Joe Herring | November 10, 2022
(The Lion) — Education in the United States has lurched from fad to fad for the better part of a century, finding ever-ingenious ways to underperform preceding generations.
The causes are myriad, but the mechanisms of failure can be identified, and must be discredited to ensure they never rise again to drag yet more generations of children into an abyss of ignorance.
Take the “whole language” movement of the 1980s for example. Phonics was abandoned in favor of learning through “whole word” associations. The movement began in the early 1920s and remained on the outside of mainstream education until the anything-goes generation that came of age in the late 1960s ushered it into America’s schools amid great fanfare.
Reading proficiency plummeted as a result. Thankfully, phonics has made a resurgence, although it still faces an uphill slog in captivating the minds of educators steeped in more “wholistic” approaches.
Mistakes were made in earlier decades, as well.
Those of us old enough to remember black-and-white television may also recall the idea of “tracking,” where schools attempted to differentiate students with aptitudes for higher education from their more intellectually pedestrian peers, who were encouraged to follow the vocational/trade school “track” and not waste their time attempting to earn a university degree.
Tracking was an outgrowth of the IQ testing movement, which falsely led teachers into thinking they could figure out children’s lot in life based on their IQ score. Formulaic assumptions regarding aptitude have never proved useful in any large-scale endeavor, as these formulae are incapable of accounting for drive and ambition – or lack thereof.
Tracking went the way of another ill-fated fad, phrenology, the pseudoscience that claimed to predict mental traits by measuring bumps on the skull. Its demise was due in part to its association with eugenics, yet another pernicious idea that held our schools in thrall for more than a generation.
Following the ideas of the genetic reductionists of the eugenics movement, progressivist educators of the early 20th century believed the relatively new social sciences would usher in a functional shorthand for the hard work of ascertaining a child’s potential. What could not be determined by feeling a child’s head for tell-tale bumps and ridges could be discovered by aptitude testing.
The combination of untested and unproven theories of social efficiency and the claimed hard science of IQ testing led many schools to limit the availability of certain classes to entire segments of students, believing them incapable of understanding the subject matter.
It’s this expectation of intellectual insufficiency that has led directly to the current culture of low expectations plaguing American schools today.
Because ranking students based on IQ scores would be considered exclusionary today, expectations have been lowered across the board to achieve a false sense of equality, and to relieve teachers and administrators of a readily evident measure of their own ineffectiveness.
Teachers’ colleges were quick to seize upon the new thinking in the last few decades of the 20th century and began de-emphasizing the importance of core competencies, such as math, literature, and the hard sciences, in favor of adopting a climate where the educator “facilitates learning,” rather than teaching knowledge. Some teachers now insist on the title “facilitator,” believing “teacher” to be outdated.
This model of education shifted the focus from content-centered, to child-centered, where the imparting of knowledge became secondary to finding out what a child was interested in doing and letting him or her lead.
The age-old idea of teacher-led instruction was largely abandoned, and the debate rages still today: to what extent should teachers actually teach children?
Schools of education have inculcated would-be teachers with the idea that they should not instruct children, but stand on the side and help them learn, flying in the face of centuries of experience and success.

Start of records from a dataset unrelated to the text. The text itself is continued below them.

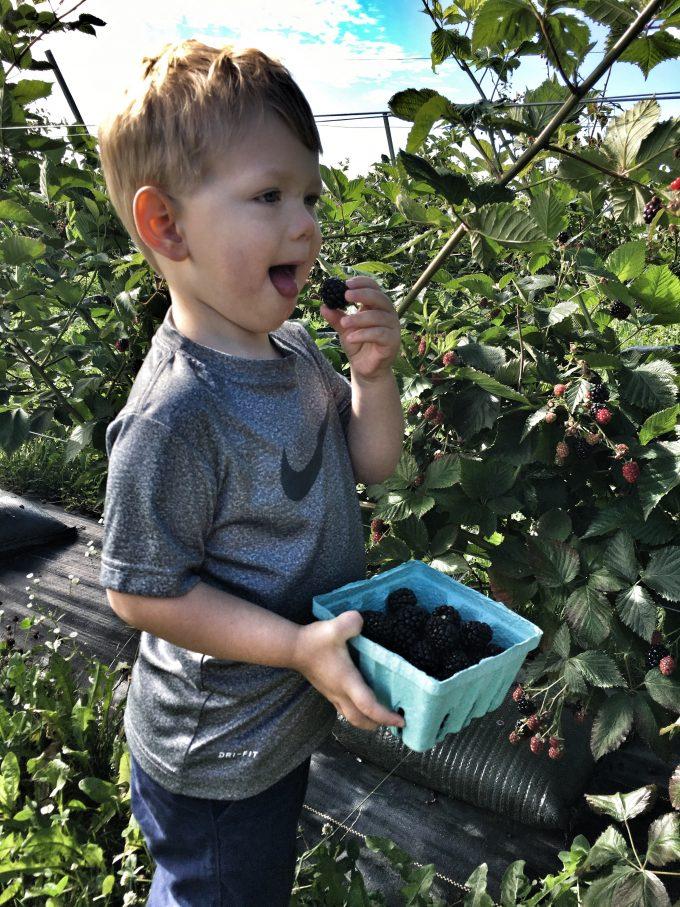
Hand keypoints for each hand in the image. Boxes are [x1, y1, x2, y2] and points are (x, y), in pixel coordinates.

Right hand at [293, 611, 404, 731]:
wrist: (293, 648)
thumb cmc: (314, 641)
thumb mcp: (336, 627)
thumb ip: (352, 622)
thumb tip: (362, 622)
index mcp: (347, 681)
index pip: (368, 706)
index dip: (386, 716)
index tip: (401, 720)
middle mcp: (340, 693)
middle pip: (360, 720)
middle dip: (379, 724)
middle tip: (394, 722)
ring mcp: (332, 694)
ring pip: (351, 717)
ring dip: (367, 721)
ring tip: (381, 716)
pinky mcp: (327, 691)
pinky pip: (344, 709)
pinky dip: (357, 712)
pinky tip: (362, 702)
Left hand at [321, 276, 400, 382]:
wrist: (365, 368)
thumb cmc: (357, 344)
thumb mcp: (344, 329)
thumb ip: (336, 318)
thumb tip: (323, 306)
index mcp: (377, 306)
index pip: (374, 287)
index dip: (362, 283)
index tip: (346, 284)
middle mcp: (388, 314)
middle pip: (380, 298)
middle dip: (362, 294)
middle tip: (346, 295)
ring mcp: (392, 327)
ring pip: (378, 317)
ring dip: (359, 318)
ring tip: (343, 323)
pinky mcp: (392, 342)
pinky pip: (379, 334)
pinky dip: (364, 334)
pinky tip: (350, 338)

Western classical education once featured a comprehensive study of literature, the combined wisdom of our ancestors. This has now been replaced with language arts, an amorphous umbrella term that treats all information as equal in value, compromising the lessons of our collective historical experience.

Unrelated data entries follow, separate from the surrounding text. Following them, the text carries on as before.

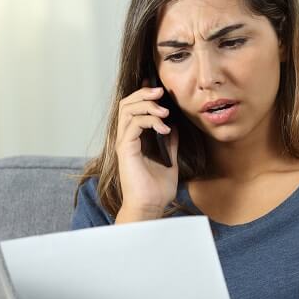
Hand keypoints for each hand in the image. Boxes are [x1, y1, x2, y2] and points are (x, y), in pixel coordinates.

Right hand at [115, 85, 178, 218]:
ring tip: (164, 112)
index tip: (161, 91)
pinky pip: (133, 125)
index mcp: (133, 139)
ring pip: (127, 110)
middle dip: (144, 93)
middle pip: (126, 104)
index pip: (132, 108)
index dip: (143, 95)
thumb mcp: (169, 160)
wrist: (150, 206)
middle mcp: (125, 138)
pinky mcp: (126, 150)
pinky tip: (164, 129)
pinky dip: (149, 121)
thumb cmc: (156, 189)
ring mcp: (124, 143)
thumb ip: (170, 143)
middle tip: (161, 93)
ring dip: (147, 105)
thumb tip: (174, 127)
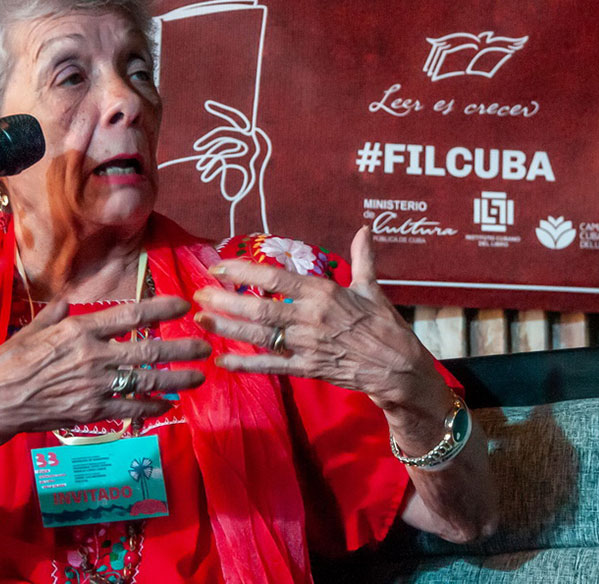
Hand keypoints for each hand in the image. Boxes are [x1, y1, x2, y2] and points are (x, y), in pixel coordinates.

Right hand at [0, 296, 210, 437]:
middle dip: (182, 348)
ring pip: (146, 381)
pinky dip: (151, 408)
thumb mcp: (29, 331)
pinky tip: (167, 405)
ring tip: (199, 377)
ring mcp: (94, 386)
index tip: (183, 305)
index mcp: (79, 330)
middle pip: (148, 349)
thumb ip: (54, 316)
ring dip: (177, 379)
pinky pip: (129, 409)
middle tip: (206, 347)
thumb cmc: (5, 365)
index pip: (130, 315)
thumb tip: (68, 303)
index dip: (161, 308)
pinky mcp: (91, 412)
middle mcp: (93, 355)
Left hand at [193, 227, 441, 410]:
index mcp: (323, 292)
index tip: (219, 266)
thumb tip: (365, 229)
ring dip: (228, 329)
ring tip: (201, 322)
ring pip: (259, 336)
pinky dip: (246, 365)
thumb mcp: (373, 288)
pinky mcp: (308, 369)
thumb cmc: (385, 325)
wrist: (398, 367)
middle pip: (259, 308)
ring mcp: (307, 345)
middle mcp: (310, 317)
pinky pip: (272, 366)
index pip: (275, 277)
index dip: (243, 271)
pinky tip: (222, 362)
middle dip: (225, 302)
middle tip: (199, 296)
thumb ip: (363, 258)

History has been replaced by social studies, frequently taught by those who have never studied history, ensuring successive generations will commit the same errors as their precedents out of simple ignorance.
It is this miasma of relativism from which we draw the young graduates entrusted with the minds of our children. Lacking direct knowledge themselves, they entertain each new fad as a breakthrough in education, the silver bullet for which we’ve all been waiting.

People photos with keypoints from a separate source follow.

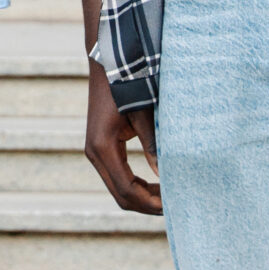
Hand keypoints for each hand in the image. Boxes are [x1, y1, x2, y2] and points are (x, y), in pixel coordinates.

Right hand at [84, 68, 161, 213]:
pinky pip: (116, 177)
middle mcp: (95, 153)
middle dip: (146, 205)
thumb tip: (167, 176)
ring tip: (167, 196)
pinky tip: (154, 183)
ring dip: (141, 197)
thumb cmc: (127, 86)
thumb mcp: (143, 115)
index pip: (127, 190)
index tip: (172, 205)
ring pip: (117, 189)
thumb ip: (153, 146)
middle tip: (173, 205)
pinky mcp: (100, 148)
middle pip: (120, 196)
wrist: (108, 64)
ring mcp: (95, 151)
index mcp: (103, 147)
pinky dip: (134, 186)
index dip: (150, 202)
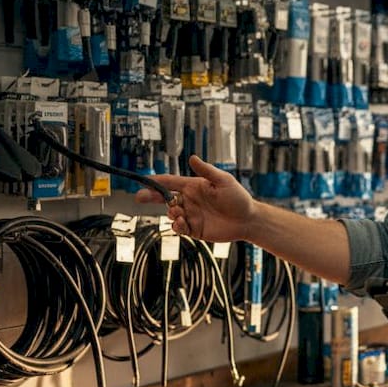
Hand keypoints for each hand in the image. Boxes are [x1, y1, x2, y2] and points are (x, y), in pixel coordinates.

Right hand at [133, 155, 254, 241]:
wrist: (248, 220)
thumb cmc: (238, 198)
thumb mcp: (224, 181)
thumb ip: (207, 171)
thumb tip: (192, 157)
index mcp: (193, 186)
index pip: (170, 182)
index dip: (155, 181)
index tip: (143, 181)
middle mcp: (189, 200)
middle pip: (164, 198)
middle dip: (151, 196)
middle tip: (140, 197)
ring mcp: (191, 215)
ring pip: (171, 213)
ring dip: (170, 212)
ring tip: (178, 212)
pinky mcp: (194, 229)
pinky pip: (179, 228)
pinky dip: (176, 226)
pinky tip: (181, 223)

The launching of teachers’ colleges at the turn of the 20th century sought to reorder education, to create a more practical approach based on the new social sciences, particularly psychology, which, in their hubris, educators believed to be capable of deconstructing the foibles of the human animal.
This intellectual reductionism allows well-meaning educators to believe they can remake man as he should be – rather than understand him as he is – and teach him to do better. While generations of misguided educators pass through our schools, trying to correct the shortcomings of fallen mankind, our children suffer the many consequences of a poor education.
Patiently waiting for our educational system to emerge from the incessant blur of lurching fads is a fool’s errand.
Until the basics of instruction are reintroduced into the system, we’ll continue to see our schools captured and recaptured by error, ignorance and agenda, and in some cases, such as Critical Race Theory and Social Emotional Learning, a toxic combination of all three.
The problem isn’t the student. It’s not even the teacher. It’s the mindless acceptance of the-next-new-thing as inherently better than those stale, old ways that produced the greatest minds of Western civilization.
U.S. Army veteran Joe Herring is a freelance investigative journalist, husband, father and grandfather.